I'm sure there are many wonderful evangelical believers in government too. But I don't consider people like Rebecca Contraras amongst them. Regardless of how you feel about religion in politics, when you get right down to it, she is just a facilitator of a corrupt and incompetent patronage machine. Whether Goodling or Brownie, the conservative "movement" is filled with the worst and the dumbest and this country will fail with people of this caliber running it.

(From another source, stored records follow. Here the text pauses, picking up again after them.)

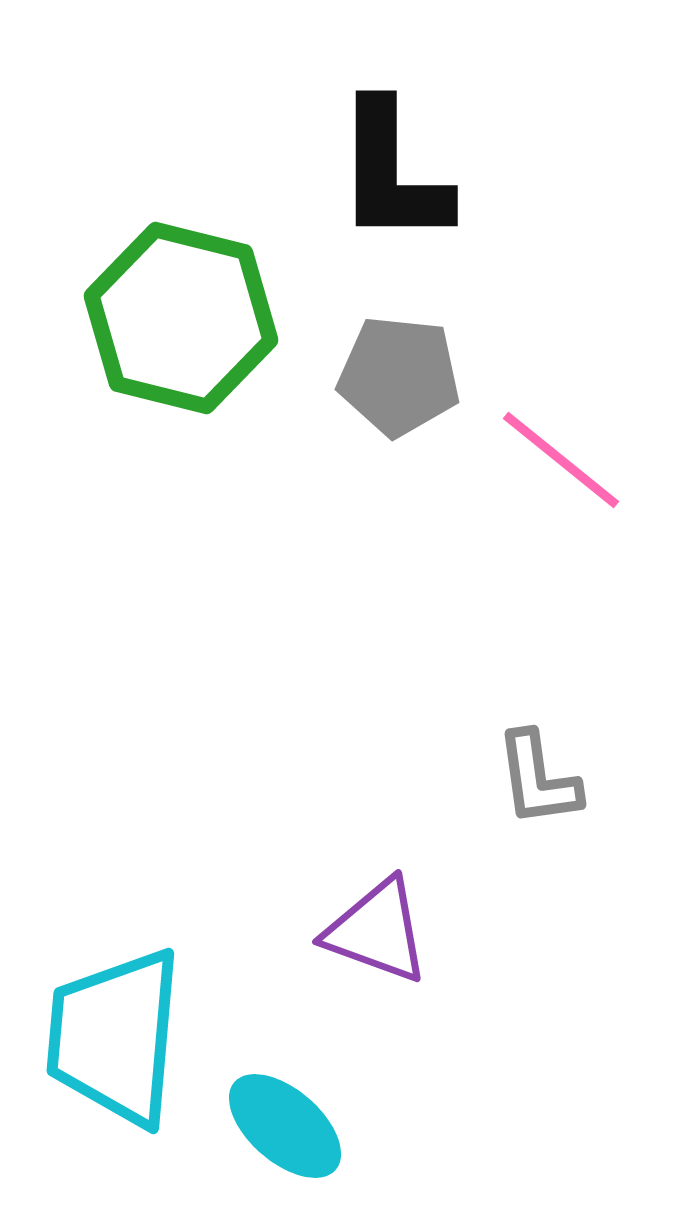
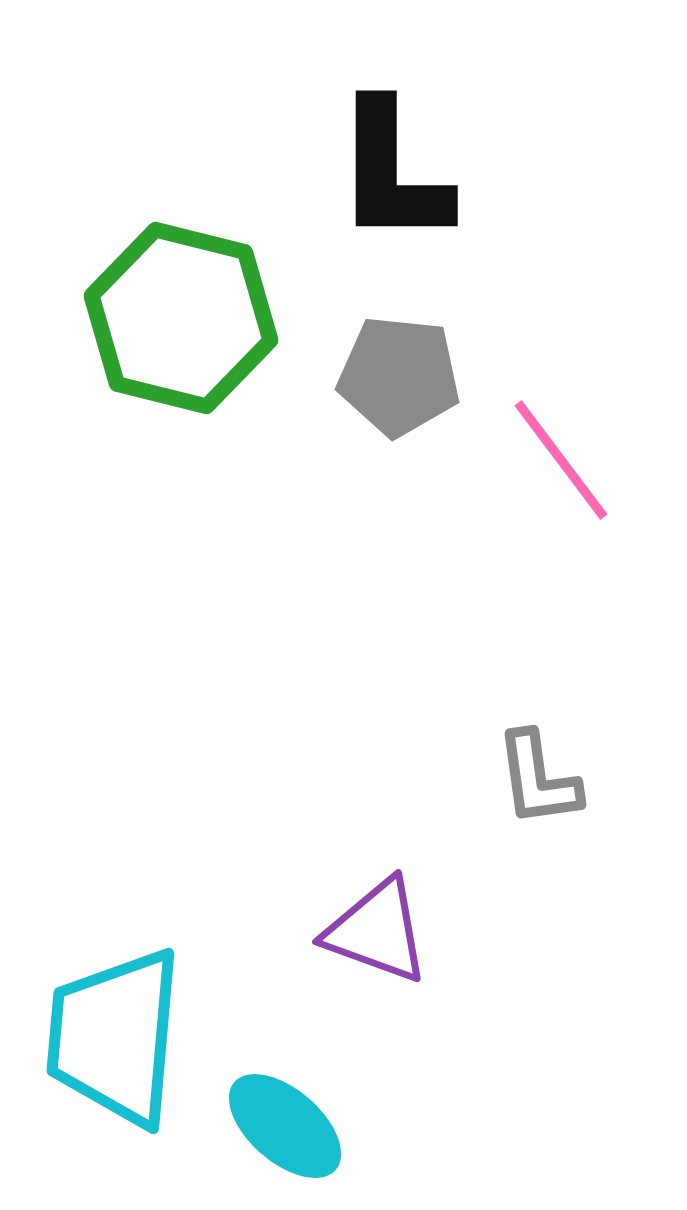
pink line: rotated 14 degrees clockwise
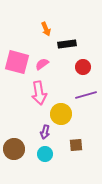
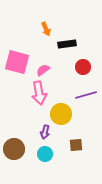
pink semicircle: moved 1 px right, 6 px down
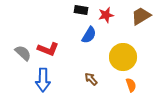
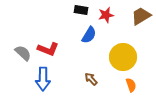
blue arrow: moved 1 px up
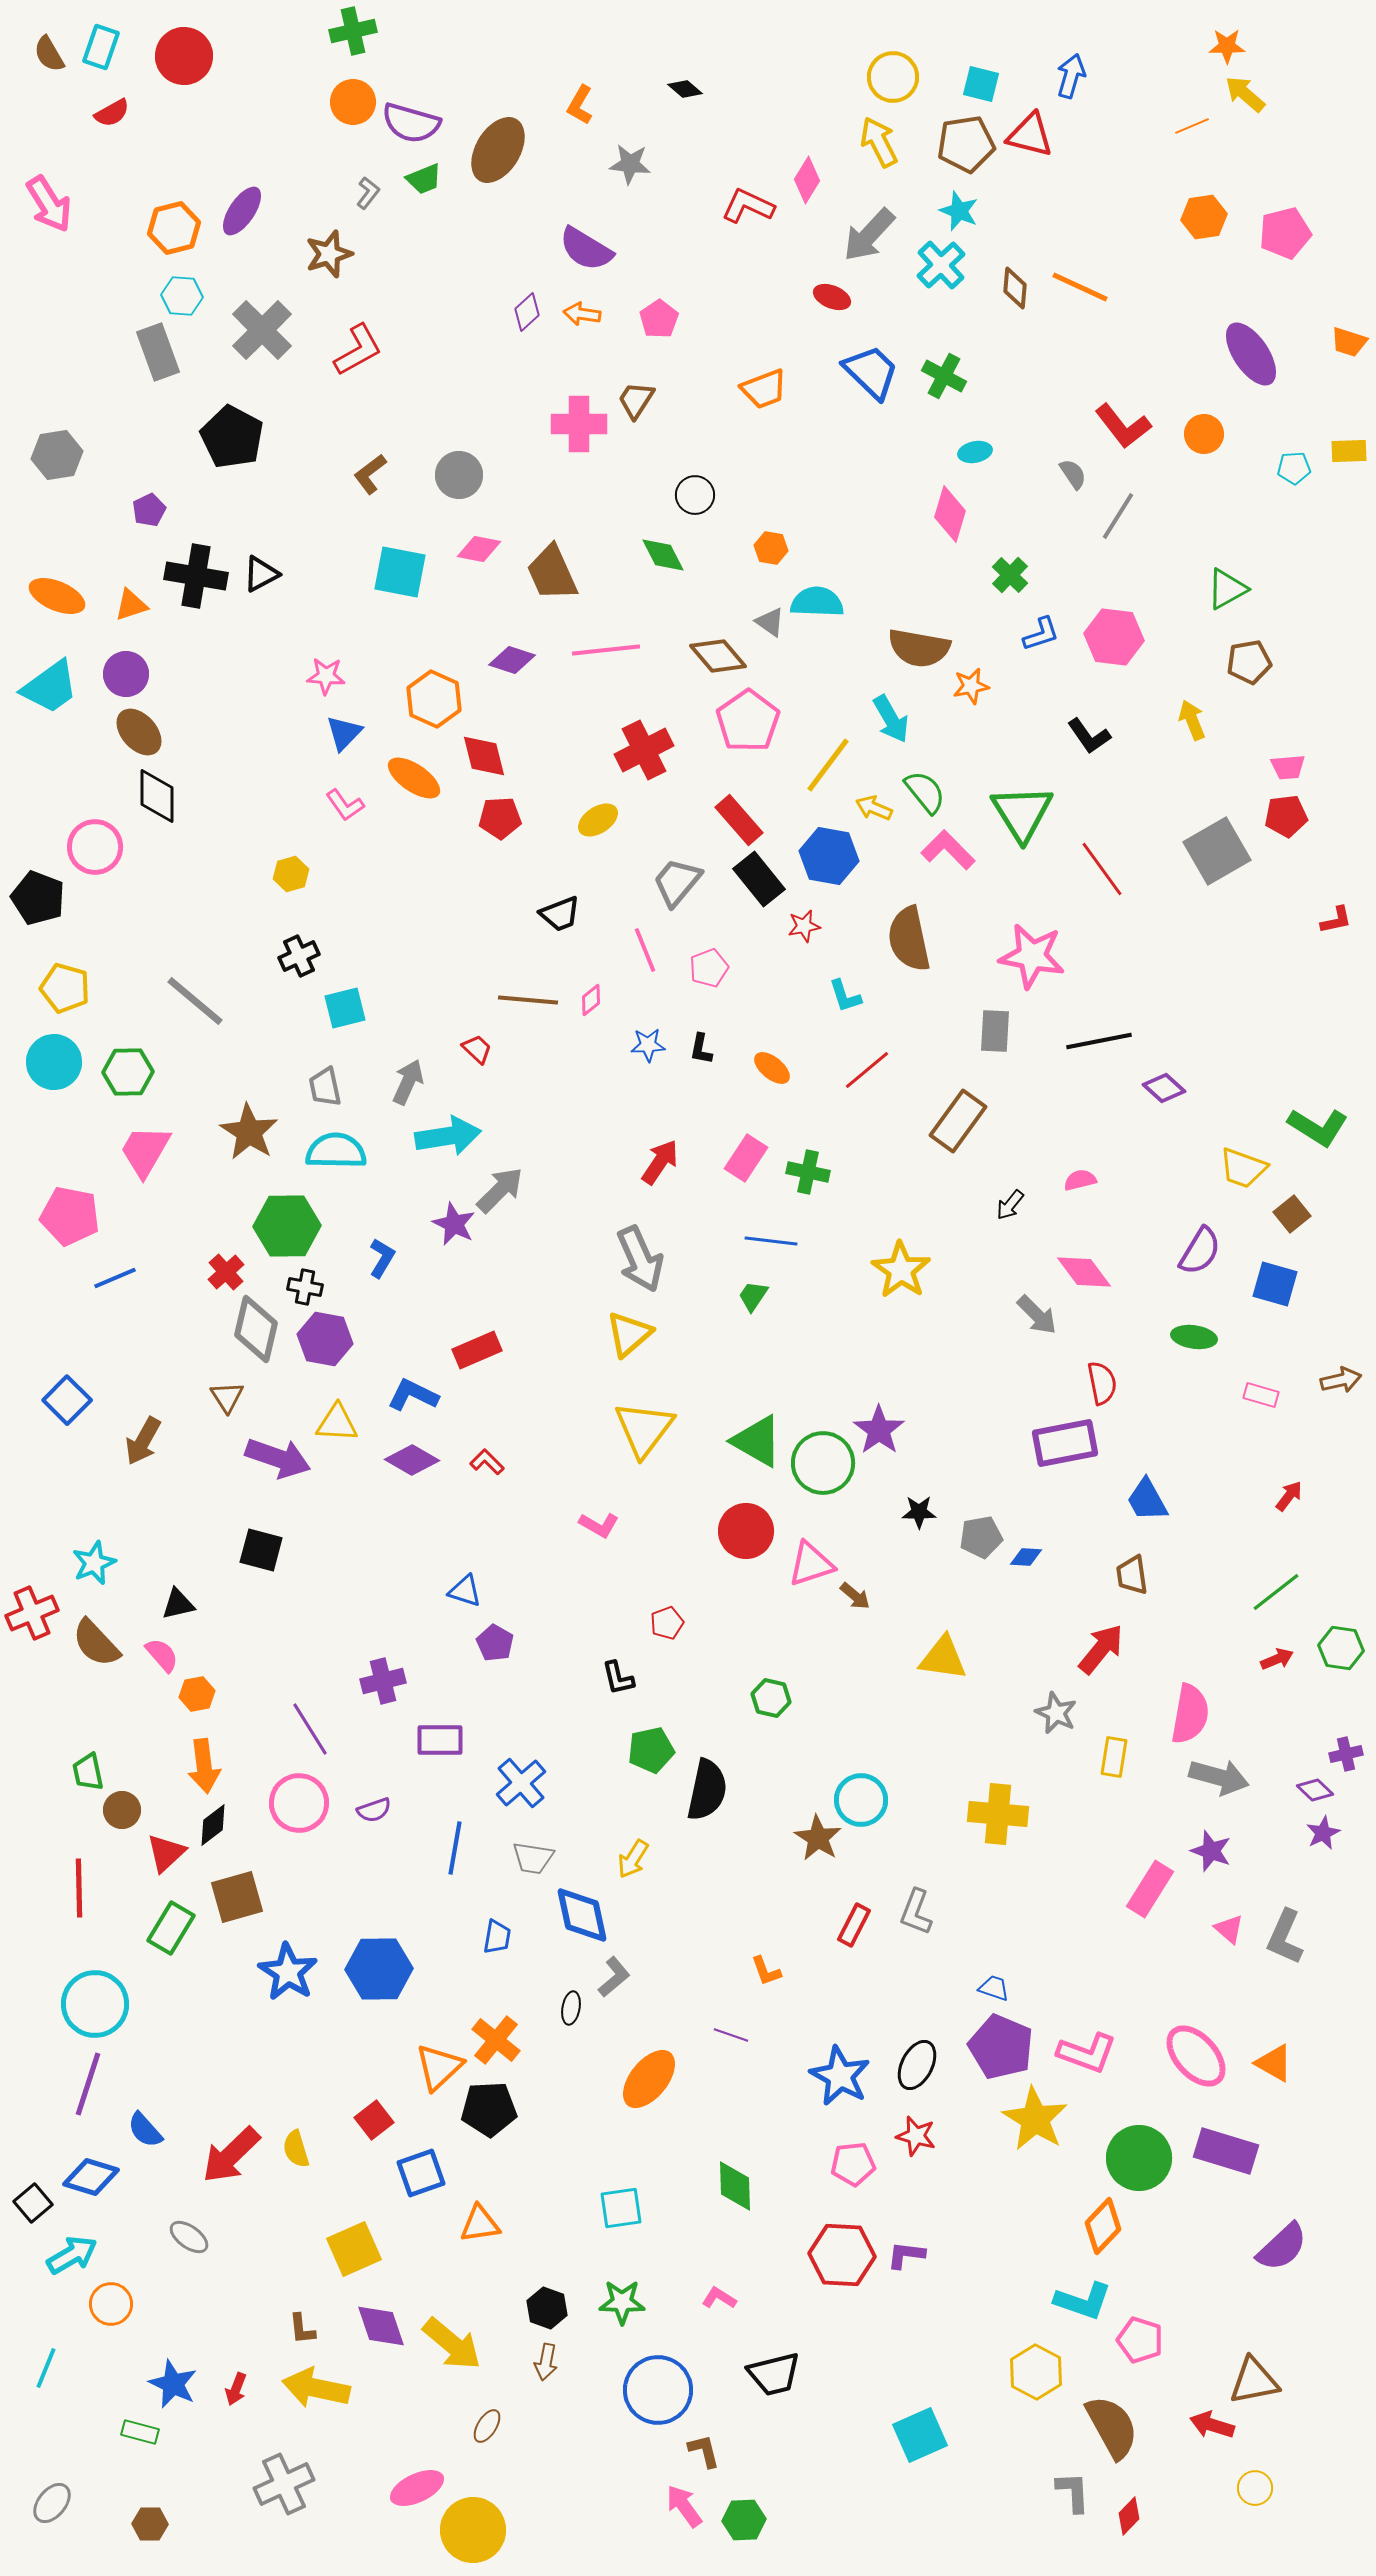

There are just too many hungry competitors out there in the global economy who don't put their trust in prayer to make things happen. They study, work hard and try to do it better. As Benjamin Franklin said, "the Lord helps those who help themselves." (And he didn't mean help themsleves to the treasury, either.)
"The Family" may have once been the toppermost of the poppermost for the religious politico set, but they left the everyday scut work to the Good Bushies. The results were entirely predictable.